- **Exercise brief**: Copy each line of the entries beneath that contains the word "passé".

++++ Input records

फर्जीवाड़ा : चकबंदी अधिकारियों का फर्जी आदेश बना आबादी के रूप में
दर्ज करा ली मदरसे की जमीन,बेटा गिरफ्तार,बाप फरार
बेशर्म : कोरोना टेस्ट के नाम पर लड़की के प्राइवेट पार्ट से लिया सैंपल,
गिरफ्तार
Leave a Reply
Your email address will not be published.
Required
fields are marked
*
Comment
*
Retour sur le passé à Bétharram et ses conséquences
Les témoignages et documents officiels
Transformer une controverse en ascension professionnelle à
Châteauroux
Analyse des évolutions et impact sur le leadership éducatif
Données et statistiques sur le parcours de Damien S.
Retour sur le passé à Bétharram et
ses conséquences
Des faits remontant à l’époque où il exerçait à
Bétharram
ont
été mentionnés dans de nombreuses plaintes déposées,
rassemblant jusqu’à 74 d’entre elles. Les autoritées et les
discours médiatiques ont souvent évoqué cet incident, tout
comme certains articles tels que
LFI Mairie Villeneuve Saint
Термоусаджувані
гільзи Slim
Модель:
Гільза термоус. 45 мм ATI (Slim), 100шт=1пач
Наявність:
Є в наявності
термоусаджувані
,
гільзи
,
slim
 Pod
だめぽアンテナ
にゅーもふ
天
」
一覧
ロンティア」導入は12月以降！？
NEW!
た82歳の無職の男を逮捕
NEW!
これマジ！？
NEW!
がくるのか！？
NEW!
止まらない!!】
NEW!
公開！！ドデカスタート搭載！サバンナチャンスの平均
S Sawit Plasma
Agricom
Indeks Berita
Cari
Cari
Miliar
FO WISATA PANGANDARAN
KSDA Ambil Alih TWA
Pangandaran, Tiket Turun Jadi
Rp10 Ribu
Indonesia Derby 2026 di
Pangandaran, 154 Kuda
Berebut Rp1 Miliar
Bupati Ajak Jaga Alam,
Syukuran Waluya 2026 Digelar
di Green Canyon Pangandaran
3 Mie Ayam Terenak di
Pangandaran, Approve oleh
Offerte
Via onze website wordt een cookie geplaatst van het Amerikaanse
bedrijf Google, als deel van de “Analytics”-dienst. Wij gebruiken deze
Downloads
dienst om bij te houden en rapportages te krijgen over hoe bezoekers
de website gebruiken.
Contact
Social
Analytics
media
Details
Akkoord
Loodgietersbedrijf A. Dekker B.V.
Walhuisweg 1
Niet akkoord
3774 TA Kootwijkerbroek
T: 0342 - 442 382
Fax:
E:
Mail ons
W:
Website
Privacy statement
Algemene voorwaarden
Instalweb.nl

++++++++

- **Finished exercise**:
Retour sur le passé à Bétharram et ses conséquences
Retour sur le passé à Bétharram et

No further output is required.